Stikstof is een kleur- en reukloos gas. Ongeveer 78% van alle lucht om ons heen bestaat uit stikstof. Stikstof zelf is niet schadelijk voor mens of milieu. Maar in combinatie met zuurstof of waterstof, is stikstof dat wél. Deze combinaties noemen we stikstofoxiden (stikstof met zuurstof) en ammoniak (stikstof met waterstof). Stikstofoxiden ontstaan vooral door uitlaatgassen en industrie. Ammoniak komt voornamelijk voort uit veeteelt.
Deze stikstofoxiden en ammoniak komen via de lucht of via neerslag terecht in de natuur. Dat is niet direct slecht, omdat veel planten er beter door gaan groeien. Stikstof wordt pas een probleem als er te veel van is. Sommige planten groeien dan heel goed, maar verdrukken daardoor planten die beter gedijen op voedselarme grond. En dat gaat ten koste van de biodiversiteit.

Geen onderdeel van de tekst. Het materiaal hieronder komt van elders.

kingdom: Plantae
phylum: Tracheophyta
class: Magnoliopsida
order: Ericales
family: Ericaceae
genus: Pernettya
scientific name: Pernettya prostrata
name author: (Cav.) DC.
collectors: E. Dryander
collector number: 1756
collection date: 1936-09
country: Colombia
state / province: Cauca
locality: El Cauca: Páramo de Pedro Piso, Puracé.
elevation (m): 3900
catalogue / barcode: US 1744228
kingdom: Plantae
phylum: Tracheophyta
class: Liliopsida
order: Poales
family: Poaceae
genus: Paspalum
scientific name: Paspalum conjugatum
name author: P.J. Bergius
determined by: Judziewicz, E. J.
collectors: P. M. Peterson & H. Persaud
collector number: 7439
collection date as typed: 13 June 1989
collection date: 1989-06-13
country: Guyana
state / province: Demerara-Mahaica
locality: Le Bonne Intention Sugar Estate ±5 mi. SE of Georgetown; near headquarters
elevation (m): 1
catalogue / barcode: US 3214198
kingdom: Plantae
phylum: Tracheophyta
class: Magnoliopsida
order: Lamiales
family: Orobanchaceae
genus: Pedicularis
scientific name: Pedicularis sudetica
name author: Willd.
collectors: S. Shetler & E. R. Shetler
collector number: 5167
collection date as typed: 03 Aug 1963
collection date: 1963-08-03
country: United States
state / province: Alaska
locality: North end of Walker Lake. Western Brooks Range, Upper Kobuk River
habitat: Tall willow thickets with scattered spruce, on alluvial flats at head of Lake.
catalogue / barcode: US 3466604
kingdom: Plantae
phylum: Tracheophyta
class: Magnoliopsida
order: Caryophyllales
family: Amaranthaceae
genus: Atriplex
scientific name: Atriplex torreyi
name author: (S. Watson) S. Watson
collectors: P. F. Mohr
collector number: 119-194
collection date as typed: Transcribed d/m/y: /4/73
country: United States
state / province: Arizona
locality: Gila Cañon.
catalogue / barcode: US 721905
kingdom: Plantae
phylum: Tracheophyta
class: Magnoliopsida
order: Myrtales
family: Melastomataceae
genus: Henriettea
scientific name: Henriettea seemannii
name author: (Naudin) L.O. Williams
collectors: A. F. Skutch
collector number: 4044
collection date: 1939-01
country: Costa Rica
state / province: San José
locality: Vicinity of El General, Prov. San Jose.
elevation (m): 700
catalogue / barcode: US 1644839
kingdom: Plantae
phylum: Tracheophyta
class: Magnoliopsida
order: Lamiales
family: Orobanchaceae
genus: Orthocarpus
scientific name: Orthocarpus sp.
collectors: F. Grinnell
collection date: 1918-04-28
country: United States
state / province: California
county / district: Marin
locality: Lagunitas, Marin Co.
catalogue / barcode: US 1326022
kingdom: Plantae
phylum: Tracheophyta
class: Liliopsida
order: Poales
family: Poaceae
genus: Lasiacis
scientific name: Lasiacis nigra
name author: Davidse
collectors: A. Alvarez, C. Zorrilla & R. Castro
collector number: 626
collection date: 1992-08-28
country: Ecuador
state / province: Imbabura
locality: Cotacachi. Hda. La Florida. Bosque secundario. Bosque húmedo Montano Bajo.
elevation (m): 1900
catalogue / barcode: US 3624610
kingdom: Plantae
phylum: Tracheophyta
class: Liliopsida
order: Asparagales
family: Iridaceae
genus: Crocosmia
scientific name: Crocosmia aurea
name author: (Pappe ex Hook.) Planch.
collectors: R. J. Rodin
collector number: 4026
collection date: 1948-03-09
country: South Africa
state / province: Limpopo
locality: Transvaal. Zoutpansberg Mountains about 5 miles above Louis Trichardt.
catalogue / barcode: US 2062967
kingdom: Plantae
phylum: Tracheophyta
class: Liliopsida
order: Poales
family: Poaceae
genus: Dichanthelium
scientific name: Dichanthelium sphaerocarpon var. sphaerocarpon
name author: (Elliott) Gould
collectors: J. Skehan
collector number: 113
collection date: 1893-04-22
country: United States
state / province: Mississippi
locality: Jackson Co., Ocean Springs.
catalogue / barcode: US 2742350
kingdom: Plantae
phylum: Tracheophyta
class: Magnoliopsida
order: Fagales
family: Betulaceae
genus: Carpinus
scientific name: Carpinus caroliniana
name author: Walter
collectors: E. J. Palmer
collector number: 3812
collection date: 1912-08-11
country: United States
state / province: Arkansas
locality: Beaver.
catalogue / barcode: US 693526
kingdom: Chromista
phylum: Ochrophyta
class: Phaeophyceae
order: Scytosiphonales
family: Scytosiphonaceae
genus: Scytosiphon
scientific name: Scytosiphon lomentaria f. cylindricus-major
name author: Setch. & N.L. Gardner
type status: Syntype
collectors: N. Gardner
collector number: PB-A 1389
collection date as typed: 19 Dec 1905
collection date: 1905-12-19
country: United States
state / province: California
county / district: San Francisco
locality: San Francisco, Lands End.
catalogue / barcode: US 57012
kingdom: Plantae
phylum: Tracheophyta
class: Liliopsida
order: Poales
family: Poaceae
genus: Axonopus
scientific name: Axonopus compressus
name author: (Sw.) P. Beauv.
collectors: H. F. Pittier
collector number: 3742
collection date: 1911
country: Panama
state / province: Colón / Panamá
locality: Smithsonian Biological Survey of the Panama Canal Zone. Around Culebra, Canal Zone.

Ook door het gebruik van infrastructuur en bij bouw- en infraprojecten komt stikstof vrij. Om dit te compenseren, werd vaak de PAS-regeling gebruikt: de Programmatische Aanpak Stikstof. Met de PAS was het mogelijk om ontwikkelingen te realiseren als er in de toekomst maatregelen genomen zouden worden om de natuur te herstellen. Bijvoorbeeld: als we stráks allemaal in elektrische auto’s rijden, compenseert dat de extra stikstof de we nú uitstoten.
Op 29 mei 2019 oordeelde de Raad van State dat de toekomstige maatregelen zoals in de PAS geen solide onderbouwing zijn voor stikstofcompensatie: stikstofcompensatie moet nú al concreet zijn, niet pas in de toekomst. De PAS mag daarom niet meer worden gebruikt.